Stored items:
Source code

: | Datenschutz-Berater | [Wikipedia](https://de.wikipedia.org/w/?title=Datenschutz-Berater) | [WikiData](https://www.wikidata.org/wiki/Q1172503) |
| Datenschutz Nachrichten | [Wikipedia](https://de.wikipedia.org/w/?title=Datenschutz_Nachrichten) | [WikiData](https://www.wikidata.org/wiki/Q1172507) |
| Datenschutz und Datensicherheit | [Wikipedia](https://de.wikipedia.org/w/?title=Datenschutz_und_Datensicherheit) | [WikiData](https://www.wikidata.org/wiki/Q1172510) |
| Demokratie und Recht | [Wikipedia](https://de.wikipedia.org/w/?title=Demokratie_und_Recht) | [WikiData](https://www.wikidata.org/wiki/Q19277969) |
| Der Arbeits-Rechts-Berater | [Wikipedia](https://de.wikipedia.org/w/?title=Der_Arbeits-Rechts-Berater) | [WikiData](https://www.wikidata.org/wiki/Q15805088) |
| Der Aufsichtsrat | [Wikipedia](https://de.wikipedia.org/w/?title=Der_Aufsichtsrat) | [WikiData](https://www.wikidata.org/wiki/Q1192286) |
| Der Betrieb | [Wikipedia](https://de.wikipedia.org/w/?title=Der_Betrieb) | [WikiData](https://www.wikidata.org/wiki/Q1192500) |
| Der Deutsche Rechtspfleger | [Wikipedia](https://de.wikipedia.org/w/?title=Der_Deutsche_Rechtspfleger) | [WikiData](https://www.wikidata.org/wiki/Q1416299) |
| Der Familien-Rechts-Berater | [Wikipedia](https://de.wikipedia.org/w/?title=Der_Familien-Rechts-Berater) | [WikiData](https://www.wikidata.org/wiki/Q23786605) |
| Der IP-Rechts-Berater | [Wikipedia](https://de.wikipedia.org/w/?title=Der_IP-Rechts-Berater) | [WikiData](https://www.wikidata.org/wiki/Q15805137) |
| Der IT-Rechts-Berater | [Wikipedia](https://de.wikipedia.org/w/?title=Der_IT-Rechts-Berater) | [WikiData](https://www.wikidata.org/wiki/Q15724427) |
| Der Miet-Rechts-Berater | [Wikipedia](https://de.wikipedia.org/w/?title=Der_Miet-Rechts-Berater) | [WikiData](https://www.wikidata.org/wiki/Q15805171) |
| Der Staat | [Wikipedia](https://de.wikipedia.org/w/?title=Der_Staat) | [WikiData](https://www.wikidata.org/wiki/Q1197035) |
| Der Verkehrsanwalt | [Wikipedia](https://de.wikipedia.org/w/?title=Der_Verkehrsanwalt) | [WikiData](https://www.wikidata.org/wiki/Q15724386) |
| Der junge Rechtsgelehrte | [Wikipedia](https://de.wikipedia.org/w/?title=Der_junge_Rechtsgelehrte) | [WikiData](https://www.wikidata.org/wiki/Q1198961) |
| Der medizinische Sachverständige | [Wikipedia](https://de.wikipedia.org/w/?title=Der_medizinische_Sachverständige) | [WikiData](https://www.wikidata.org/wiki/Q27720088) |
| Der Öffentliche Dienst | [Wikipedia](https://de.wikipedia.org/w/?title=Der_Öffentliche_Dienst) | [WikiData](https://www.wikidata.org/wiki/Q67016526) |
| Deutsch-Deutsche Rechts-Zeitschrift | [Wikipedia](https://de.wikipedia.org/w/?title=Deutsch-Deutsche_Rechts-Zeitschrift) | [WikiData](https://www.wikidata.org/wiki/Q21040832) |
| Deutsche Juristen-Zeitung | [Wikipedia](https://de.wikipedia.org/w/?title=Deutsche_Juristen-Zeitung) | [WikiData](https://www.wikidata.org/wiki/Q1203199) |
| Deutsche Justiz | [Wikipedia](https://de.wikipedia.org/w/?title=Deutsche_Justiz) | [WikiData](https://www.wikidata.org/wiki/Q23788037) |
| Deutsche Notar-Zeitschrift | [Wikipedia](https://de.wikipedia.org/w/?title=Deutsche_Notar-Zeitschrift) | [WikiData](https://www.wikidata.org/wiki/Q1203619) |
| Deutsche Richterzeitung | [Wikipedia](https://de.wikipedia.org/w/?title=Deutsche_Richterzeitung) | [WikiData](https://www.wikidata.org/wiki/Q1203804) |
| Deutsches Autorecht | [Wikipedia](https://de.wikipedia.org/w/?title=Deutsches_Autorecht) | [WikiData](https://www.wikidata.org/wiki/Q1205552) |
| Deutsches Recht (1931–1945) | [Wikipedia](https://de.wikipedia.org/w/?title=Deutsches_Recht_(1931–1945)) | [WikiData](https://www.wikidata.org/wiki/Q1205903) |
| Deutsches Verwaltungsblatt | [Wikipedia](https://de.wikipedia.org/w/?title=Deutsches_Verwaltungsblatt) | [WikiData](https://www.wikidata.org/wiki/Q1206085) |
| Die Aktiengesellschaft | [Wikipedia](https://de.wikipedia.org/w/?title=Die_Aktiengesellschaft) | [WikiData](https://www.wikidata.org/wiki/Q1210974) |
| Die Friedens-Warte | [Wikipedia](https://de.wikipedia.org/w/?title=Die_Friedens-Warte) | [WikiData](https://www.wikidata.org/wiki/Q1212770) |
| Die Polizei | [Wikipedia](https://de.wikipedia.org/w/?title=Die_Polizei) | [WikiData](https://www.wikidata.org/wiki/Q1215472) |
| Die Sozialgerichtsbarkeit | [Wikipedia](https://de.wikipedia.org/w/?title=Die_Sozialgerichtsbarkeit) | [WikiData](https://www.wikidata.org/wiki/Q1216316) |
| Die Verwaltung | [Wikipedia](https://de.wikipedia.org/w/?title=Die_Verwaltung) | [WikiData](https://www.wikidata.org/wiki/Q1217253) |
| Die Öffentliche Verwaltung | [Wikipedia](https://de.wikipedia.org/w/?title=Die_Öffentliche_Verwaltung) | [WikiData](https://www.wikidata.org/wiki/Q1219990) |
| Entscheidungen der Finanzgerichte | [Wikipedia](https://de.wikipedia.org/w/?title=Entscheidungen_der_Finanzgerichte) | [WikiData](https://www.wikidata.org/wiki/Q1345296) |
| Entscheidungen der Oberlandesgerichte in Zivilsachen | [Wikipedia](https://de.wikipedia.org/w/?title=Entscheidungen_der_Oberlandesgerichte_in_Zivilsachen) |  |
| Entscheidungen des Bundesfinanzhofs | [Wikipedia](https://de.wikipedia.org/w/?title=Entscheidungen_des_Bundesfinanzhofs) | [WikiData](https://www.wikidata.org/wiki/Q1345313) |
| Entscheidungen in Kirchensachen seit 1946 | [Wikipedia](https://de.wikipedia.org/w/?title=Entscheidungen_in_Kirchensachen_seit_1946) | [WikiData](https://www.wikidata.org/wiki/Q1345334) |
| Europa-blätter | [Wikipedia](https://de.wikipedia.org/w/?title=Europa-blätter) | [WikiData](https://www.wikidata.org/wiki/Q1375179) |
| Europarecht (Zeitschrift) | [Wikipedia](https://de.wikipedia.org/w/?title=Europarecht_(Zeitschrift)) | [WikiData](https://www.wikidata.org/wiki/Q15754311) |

> [EXERCISE] Lines from the top of the data above through the line with "Der IT-Rechts-Berater |", both ends included: copy them exactly, nothing more.

> [EXERCISE ANSWER]
Source code

: | Datenschutz-Berater | [Wikipedia](https://de.wikipedia.org/w/?title=Datenschutz-Berater) | [WikiData](https://www.wikidata.org/wiki/Q1172503) |
| Datenschutz Nachrichten | [Wikipedia](https://de.wikipedia.org/w/?title=Datenschutz_Nachrichten) | [WikiData](https://www.wikidata.org/wiki/Q1172507) |
| Datenschutz und Datensicherheit | [Wikipedia](https://de.wikipedia.org/w/?title=Datenschutz_und_Datensicherheit) | [WikiData](https://www.wikidata.org/wiki/Q1172510) |
| Demokratie und Recht | [Wikipedia](https://de.wikipedia.org/w/?title=Demokratie_und_Recht) | [WikiData](https://www.wikidata.org/wiki/Q19277969) |
| Der Arbeits-Rechts-Berater | [Wikipedia](https://de.wikipedia.org/w/?title=Der_Arbeits-Rechts-Berater) | [WikiData](https://www.wikidata.org/wiki/Q15805088) |
| Der Aufsichtsrat | [Wikipedia](https://de.wikipedia.org/w/?title=Der_Aufsichtsrat) | [WikiData](https://www.wikidata.org/wiki/Q1192286) |
| Der Betrieb | [Wikipedia](https://de.wikipedia.org/w/?title=Der_Betrieb) | [WikiData](https://www.wikidata.org/wiki/Q1192500) |
| Der Deutsche Rechtspfleger | [Wikipedia](https://de.wikipedia.org/w/?title=Der_Deutsche_Rechtspfleger) | [WikiData](https://www.wikidata.org/wiki/Q1416299) |
| Der Familien-Rechts-Berater | [Wikipedia](https://de.wikipedia.org/w/?title=Der_Familien-Rechts-Berater) | [WikiData](https://www.wikidata.org/wiki/Q23786605) |
| Der IP-Rechts-Berater | [Wikipedia](https://de.wikipedia.org/w/?title=Der_IP-Rechts-Berater) | [WikiData](https://www.wikidata.org/wiki/Q15805137) |
| Der IT-Rechts-Berater | [Wikipedia](https://de.wikipedia.org/w/?title=Der_IT-Rechts-Berater) | [WikiData](https://www.wikidata.org/wiki/Q15724427) |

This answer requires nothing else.